• WHAT NEEDS TO BE DONE
Copy out the lines of the records word for word, beginning at the line containing "## Properties" and ending with the line containing "NewAuthor(name string, )".

Stored data entries:
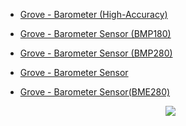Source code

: 


- [Grove - Barometer (High-Accuracy)](http://wiki.seeedstudio.com/Grove-Barometer-High-Accuracy/)

- [Grove - Barometer Sensor (BMP180)](http://wiki.seeedstudio.com/Grove-Barometer_Sensor-BMP180/)

- [Grove - Barometer Sensor (BMP280)](http://wiki.seeedstudio.com/Grove-Barometer_Sensor-BMP280/)

- [Grove - Barometer Sensor](http://wiki.seeedstudio.com/Grove-Barometer_Sensor/)

- [Grove - Barometer Sensor(BME280)](http://wiki.seeedstudio.com/Grove-Barometer_Sensor-BME280/)<br /><p style="text-align:center"><a href="https://www.seeedstudio.com/act-4.html?utm_source=wiki&utm_medium=wikibanner&utm_campaign=newproducts" target="_blank"><img src="https://files.seeedstudio.com/wiki/Wiki_Banner/new_product.jpg" /></a></p>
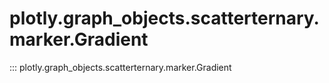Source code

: # plotly.graph_objects.scatterternary.marker.Gradient

::: plotly.graph_objects.scatterternary.marker.Gradient
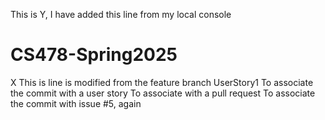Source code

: This is Y, I have added this line from my local console
# CS478-Spring2025
X
This is line is modified from the feature branch UserStory1
To associate the commit with a user story
To associate with a pull request
To associate the commit with issue #5, again
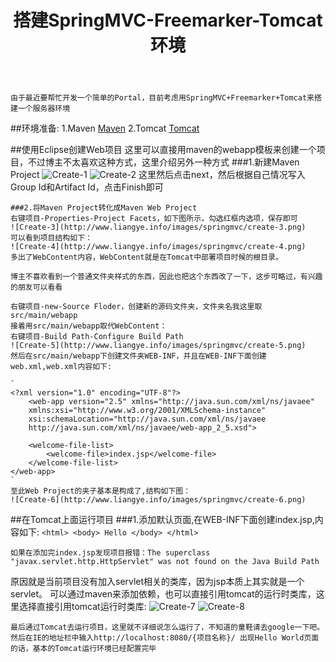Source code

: ﻿---
layout: post
title: 搭建SpringMVC-Freemarker-Tomcat环境
category: opinion
description: 搭建SpringMVC-Freemarker-Tomcat环境
---

    由于最近要帮忙开发一个简单的Portal，目前考虑用SpringMVC+Freemarker+Tomcat来搭建一个服务器环境
##环境准备:
    1.Maven [Maven](http://maven.apache.org)
	2.Tomcat [Tomcat](http://tomcat.apache.org/index.html)

##使用Eclipse创建Web项目
    这里可以直接用maven的webapp模板来创建一个项目，不过博主不太喜欢这种方式，这里介绍另外一种方式
	###1.新建Maven Project
	![Create-1](http://www.liangye.info/images/springmvc/create-1.png)
	![Create-2](http://www.liangye.info/images/springmvc/create-2.png)
	这里然后点击next，然后根据自己情况写入Group Id和Artifact Id，点击Finish即可
	
	###2.将Maven Project转化成Maven Web Project
	右键项目-Properties-Project Facets，如下图所示，勾选红框内选项，保存即可
	![Create-3](http://www.liangye.info/images/springmvc/create-3.png)
	可以看到项目结构如下：
	![Create-4](http://www.liangye.info/images/springmvc/create-4.png)
	多出了WebContent内容，WebContent就是在Tomcat中部署项目时候的根目录。
	
	博主不喜欢看到一个普通文件夹样式的东西，因此也把这个东西改了一下，这步可略过，有兴趣的朋友可以看看
	
	右键项目-new-Source Floder，创建新的源码文件夹，文件夹名我这里取src/main/webapp
	接着用src/main/webapp取代WebContent：
	右键项目-Build Path-Configure Build Path
	![Create-5](http://www.liangye.info/images/springmvc/create-5.png)
	然后在src/main/webapp下创建文件夹WEB-INF，并且在WEB-INF下面创建web.xml,web.xml内容如下:
	
	`
	<?xml version="1.0" encoding="UTF-8"?>
        <web-app version="2.5" xmlns="http://java.sun.com/xml/ns/javaee"
		xmlns:xsi="http://www.w3.org/2001/XMLSchema-instance"
		xsi:schemaLocation="http://java.sun.com/xml/ns/javaee 
		http://java.sun.com/xml/ns/javaee/web-app_2_5.xsd">

		<welcome-file-list>
			<welcome-file>index.jsp</welcome-file>
	    </welcome-file-list>
    </web-app> 
    `
	至此Web Project的夹子基本是构成了,结构如下图：
	![Create-6](http://www.liangye.info/images/springmvc/create-6.png)
	
	
##在Tomcat上面运行项目
    ###1.添加默认页面,在WEB-INF下面创建index.jsp,内容如下:
	`
	<html>
		<body>
				Hello
		</body>
	</html>
	`
	
	如果在添加完index.jsp发现项目报错：The superclass "javax.servlet.http.HttpServlet" was not found on the Java Build Path
原因就是当前项目没有加入servlet相关的类库，因为jsp本质上其实就是一个servlet。
    可以通过maven来添加依赖，也可以直接引用tomcat的运行时类库，这里选择直接引用tomcat运行时类库:
	![Create-7](http://www.liangye.info/images/springmvc/create-7.png)
	![Create-8](http://www.liangye.info/images/springmvc/create-8.png)
	
	最后通过Tomcat去运行项目，这里就不详细说怎么运行了，不知道的童鞋请去google一下吧。
	然后在IE的地址栏中输入http://localhost:8080/{项目名称}/ 出现Hello World页面的话，基本的Tomcat运行环境已经配置完毕
	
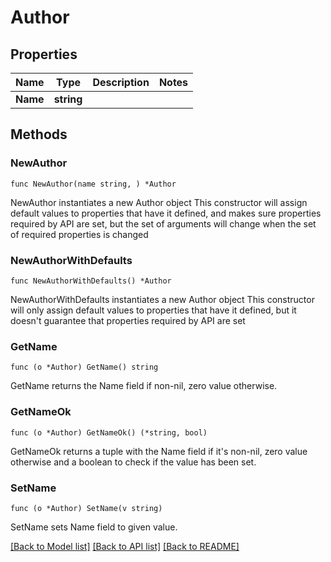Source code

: # Author

## Properties

Name | Type | Description | Notes
------------ | ------------- | ------------- | -------------
**Name** | **string** |  | 

## Methods

### NewAuthor

`func NewAuthor(name string, ) *Author`

NewAuthor instantiates a new Author object
This constructor will assign default values to properties that have it defined,
and makes sure properties required by API are set, but the set of arguments
will change when the set of required properties is changed

### NewAuthorWithDefaults

`func NewAuthorWithDefaults() *Author`

NewAuthorWithDefaults instantiates a new Author object
This constructor will only assign default values to properties that have it defined,
but it doesn't guarantee that properties required by API are set

### GetName

`func (o *Author) GetName() string`

GetName returns the Name field if non-nil, zero value otherwise.

### GetNameOk

`func (o *Author) GetNameOk() (*string, bool)`

GetNameOk returns a tuple with the Name field if it's non-nil, zero value otherwise
and a boolean to check if the value has been set.

### SetName

`func (o *Author) SetName(v string)`

SetName sets Name field to given value.



[[Back to Model list]](../README.md#documentation-for-models) [[Back to API list]](../README.md#documentation-for-api-endpoints) [[Back to README]](../README.md)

• TASK SOLUTION
## Properties

Name | Type | Description | Notes
------------ | ------------- | ------------- | -------------
**Name** | **string** |  | 

## Methods

### NewAuthor

`func NewAuthor(name string, ) *Author`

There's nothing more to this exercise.